How to get Ragel to parse two names separated by (space* ":" space*)?

1k Views Asked by At

I'd like to parse the following:

name:name

where the names start and end with an alnum, and can contain any combination of alnum and spaces inside. They could also be blank. My rules for this are:

identifier = alnum (space* alnum)*;
name       = (identifier | zlen) >sName $pName %fName;

The names can be separated by a colon and optionally spaces inbetween the names and the colon. My rules for this are:

sep = space* ":" space*;
main := name sep name;

This doesn't work because apparently the space* in identifier and the space* in sep confuse the parser. I end up getting the action fName executed in every space of the name.

If I change sep to:

sep = ":";

then everything is fine. How do I modify these rules so that the parser does what I intend?

Source code for this question here: https://gist.github.com/1661150

1

There are 1 best solutions below

2
On

There are two basic solutions to this kind of problem.

  1. Define the action so it can be executed safely multiple times,
  2. Change the syntax so the action is only executed once.

In this case, I would choose a hybrid approach. Use actions to record the start and ending positions of a name: these actions can be executed safely many times since they just record locations. Once you are sure you are past the name, execute a different action that will only execute once.

/* C code */
char *name_start, *name_end;

/* Ragel code */
action markNameStart { name_start = p; }
action markNameEnd { name_end = p; }
action nameAction {
    /* Clumsy since name is not nul-terminated */
    fputs("Name = ", stdout);
    fwrite(name_start, 1, name_end - name_start, stdout);
    fputc('\n', stdout);
}

name = space* %markNameStart
       (alnum+ %markNameEnd <: space*)+
       %nameAction ;
main := name ":" name ;

Here, the syntax for name includes arbitrary spaces and at least one alphanumeric character. When the first alphanumeric character is encountered, its location is saved in name_start. Whenever run of alphanumeric characters ends, the location of the following character is saved in name_end. The <: is technically unnecessary but it reduces how often the markNameEnd action is executed.

Just be sure not to place such an expression next to any spaces.

I have not tested the above code. You should look at the Graphviz visualization of the state machine before you use.

What Ragel is doing

With your original code, let's suppose the input is as follows:

Hello world : Goodbye world

The Ragel machine scans from left to right, finds the start of a name, and scans over the alphanumeric characters.

Hello world : Goodbye world
    ↑

The next character is a space. So either we have encountered a space inside a word, or the first space after the end of a word. How does Ragel choose?

Ragel chooses both options, at the same time. This is very important. Ragel is trying to simulate a nondeterministic finite automaton, but since your computer is deterministic, the easiest way to do that is to convert the NFA to a DFA which simulates an unlimited number of NFAs in parallel. Since the NFAs have a finite number of states (hence the name), the DFAs also have a finite number of states, so this technique works.
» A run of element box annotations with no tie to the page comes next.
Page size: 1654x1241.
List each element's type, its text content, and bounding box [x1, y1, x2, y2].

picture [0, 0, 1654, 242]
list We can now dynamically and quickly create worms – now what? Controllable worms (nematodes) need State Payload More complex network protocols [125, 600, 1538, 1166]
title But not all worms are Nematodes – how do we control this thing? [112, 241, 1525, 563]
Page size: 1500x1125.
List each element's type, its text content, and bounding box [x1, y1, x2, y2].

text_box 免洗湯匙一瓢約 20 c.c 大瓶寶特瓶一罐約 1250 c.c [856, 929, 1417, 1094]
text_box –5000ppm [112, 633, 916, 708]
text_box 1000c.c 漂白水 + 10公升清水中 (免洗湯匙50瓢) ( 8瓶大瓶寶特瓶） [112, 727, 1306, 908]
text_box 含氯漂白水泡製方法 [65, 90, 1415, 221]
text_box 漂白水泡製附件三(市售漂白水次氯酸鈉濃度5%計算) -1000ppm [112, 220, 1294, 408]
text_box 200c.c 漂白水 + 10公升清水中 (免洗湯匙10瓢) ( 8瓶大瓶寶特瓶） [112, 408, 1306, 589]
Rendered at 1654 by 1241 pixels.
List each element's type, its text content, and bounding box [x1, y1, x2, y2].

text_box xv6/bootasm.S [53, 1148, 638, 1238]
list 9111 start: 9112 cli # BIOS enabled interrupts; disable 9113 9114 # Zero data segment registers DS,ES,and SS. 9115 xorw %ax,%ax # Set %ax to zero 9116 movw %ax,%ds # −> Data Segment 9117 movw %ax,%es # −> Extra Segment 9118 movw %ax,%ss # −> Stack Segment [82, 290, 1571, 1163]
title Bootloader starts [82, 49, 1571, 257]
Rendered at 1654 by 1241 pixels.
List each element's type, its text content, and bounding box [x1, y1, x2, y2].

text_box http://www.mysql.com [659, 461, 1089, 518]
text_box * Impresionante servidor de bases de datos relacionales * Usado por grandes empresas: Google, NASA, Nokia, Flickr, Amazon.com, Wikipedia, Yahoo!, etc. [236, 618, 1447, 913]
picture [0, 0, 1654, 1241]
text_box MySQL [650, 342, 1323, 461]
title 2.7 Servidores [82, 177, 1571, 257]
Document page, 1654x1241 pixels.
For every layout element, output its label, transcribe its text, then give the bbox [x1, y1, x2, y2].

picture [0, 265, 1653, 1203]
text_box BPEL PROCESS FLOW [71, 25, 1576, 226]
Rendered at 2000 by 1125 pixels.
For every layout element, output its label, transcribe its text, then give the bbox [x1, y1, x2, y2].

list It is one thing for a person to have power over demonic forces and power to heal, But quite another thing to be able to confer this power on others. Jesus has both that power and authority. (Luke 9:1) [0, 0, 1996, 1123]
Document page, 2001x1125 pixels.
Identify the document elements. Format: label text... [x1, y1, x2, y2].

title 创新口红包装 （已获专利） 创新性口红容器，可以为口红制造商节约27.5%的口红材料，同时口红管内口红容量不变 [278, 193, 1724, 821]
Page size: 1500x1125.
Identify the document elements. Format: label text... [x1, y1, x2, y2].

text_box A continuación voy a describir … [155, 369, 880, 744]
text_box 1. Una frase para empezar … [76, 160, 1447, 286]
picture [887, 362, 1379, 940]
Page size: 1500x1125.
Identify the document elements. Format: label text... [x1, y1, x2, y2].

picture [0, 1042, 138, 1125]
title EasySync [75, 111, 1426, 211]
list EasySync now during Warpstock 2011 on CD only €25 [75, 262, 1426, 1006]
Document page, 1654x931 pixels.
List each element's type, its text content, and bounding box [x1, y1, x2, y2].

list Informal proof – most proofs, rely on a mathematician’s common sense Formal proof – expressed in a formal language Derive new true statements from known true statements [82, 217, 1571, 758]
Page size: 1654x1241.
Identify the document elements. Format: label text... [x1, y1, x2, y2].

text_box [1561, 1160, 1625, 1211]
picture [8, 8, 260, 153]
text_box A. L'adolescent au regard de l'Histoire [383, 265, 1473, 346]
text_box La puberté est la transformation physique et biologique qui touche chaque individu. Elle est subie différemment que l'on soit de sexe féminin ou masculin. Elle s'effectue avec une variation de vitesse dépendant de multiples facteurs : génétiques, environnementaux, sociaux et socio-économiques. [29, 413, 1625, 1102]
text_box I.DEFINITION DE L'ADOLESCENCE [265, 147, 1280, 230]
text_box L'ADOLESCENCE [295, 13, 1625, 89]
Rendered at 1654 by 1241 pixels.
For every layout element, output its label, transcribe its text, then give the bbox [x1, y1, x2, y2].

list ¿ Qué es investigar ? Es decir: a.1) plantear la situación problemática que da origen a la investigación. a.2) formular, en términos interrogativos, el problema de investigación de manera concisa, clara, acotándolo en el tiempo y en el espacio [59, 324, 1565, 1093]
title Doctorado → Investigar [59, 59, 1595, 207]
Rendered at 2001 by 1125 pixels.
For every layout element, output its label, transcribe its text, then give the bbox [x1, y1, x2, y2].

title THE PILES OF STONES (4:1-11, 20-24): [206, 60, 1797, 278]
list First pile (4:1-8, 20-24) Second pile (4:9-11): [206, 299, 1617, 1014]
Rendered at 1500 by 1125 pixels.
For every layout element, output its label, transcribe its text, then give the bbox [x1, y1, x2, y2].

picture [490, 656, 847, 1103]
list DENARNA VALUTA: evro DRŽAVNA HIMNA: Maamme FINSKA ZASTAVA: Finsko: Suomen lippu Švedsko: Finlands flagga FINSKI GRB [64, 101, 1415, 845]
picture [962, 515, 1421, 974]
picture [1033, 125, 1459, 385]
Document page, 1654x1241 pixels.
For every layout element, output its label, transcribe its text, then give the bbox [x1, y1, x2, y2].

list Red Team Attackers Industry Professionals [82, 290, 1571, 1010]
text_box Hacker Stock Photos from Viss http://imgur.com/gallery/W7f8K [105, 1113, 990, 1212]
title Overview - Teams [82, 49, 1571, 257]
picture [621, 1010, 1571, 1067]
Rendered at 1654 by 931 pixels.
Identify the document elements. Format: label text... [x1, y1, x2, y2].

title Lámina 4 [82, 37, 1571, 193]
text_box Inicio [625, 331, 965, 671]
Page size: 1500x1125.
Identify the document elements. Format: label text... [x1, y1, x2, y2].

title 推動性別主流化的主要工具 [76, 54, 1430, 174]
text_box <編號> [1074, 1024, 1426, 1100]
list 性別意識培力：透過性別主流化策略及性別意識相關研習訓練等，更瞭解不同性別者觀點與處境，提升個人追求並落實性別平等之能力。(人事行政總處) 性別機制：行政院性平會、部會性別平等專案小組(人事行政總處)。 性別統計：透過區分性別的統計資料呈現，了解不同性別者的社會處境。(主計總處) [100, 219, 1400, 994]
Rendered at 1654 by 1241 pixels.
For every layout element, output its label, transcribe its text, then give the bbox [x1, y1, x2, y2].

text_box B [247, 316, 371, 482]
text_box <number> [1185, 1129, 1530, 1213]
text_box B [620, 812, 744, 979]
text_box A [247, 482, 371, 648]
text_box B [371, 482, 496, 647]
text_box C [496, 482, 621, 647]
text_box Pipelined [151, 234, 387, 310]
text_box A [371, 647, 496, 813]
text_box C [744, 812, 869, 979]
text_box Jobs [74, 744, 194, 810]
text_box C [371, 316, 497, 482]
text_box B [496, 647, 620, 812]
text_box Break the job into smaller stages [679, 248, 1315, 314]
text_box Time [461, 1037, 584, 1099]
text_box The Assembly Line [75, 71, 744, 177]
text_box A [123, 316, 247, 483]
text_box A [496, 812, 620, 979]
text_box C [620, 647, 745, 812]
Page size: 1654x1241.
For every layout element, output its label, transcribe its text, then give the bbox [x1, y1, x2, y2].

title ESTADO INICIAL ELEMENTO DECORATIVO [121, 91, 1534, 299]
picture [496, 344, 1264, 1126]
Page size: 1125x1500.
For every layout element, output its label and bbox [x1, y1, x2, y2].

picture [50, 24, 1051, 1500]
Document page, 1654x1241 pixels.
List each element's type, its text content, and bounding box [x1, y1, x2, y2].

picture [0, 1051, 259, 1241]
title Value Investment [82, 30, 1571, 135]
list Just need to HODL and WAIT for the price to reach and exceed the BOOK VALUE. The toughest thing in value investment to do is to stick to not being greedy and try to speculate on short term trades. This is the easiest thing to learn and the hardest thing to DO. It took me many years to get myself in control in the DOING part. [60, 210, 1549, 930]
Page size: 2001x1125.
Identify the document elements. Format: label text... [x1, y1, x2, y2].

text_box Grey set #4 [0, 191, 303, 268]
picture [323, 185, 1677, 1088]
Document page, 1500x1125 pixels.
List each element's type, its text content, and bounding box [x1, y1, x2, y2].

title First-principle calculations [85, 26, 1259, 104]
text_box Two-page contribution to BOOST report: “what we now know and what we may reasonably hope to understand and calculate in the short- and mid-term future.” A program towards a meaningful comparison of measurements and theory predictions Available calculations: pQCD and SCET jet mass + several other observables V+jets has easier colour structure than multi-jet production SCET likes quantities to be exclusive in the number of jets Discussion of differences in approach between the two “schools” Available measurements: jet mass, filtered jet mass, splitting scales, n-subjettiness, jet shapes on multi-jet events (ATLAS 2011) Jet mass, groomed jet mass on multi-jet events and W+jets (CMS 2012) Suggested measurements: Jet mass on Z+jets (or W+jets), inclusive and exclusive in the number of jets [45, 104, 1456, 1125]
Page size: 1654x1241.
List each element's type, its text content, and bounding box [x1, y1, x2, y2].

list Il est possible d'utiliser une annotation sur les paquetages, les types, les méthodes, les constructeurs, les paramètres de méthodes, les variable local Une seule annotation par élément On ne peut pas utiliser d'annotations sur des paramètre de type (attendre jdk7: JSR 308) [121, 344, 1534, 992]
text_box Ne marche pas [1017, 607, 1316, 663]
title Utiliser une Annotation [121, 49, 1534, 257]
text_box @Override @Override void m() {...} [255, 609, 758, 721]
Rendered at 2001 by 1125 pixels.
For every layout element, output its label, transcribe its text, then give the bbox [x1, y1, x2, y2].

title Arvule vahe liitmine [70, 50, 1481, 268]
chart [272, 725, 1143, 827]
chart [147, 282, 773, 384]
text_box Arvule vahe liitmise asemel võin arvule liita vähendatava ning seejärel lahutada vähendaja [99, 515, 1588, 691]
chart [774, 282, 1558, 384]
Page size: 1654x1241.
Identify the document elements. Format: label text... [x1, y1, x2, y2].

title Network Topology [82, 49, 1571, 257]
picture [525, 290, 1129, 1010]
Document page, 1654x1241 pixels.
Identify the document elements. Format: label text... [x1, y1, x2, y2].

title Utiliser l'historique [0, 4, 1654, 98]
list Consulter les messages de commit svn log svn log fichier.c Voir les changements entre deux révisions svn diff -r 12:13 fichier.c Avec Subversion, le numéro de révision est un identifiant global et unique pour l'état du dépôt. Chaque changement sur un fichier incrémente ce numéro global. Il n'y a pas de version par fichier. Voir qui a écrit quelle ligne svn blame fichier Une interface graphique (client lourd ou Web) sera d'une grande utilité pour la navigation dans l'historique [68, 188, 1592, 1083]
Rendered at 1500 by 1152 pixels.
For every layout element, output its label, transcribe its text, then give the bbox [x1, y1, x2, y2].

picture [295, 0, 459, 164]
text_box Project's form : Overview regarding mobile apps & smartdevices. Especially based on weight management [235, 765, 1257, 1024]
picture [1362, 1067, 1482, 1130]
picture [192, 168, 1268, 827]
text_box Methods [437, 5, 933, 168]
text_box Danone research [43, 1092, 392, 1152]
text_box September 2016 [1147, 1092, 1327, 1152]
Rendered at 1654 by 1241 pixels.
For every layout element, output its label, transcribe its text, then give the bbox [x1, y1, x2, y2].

After encountering the space, you have one NFA in the following state, looking for the rest of the name:

identifier = alnum (space* alnum)*;
                    ↑

main := name sep name;
        ↑

The second NFA is in the following state, and it assumes that the name has already ended (and this NFA executes the fName action "prematurely"):

sep = space* ":" space*;
      ↑

main := name sep name;
             ↑

It's obvious to you and it's obvious to me that only the first NFA is correct. But machines created with Ragel only look at one character at a time, they don't look ahead to see which option is correct. The second NFA will eventually encounter an alphanumeric character where it was expecting to see ":", and since that's not allowed, the second NFA will disappear.

A look at the Ragel documentation

Here's the description of %:

expr % action

The leaving action operator queues an action for embedding into the transitions that go out of a machine via a final state.

The action gets executed for transitions that do not necessarily contribute to a successful parse. See the Ragel guide, Chapter 4, "Controlling Nondeterminism" for more information about nondeterminism in Ragel, although the techniques in Chapter 4 won't help you in this particular case since the actions in your machine can only be disambiguated with unbound lookahead, which is not allowed in finite state machines.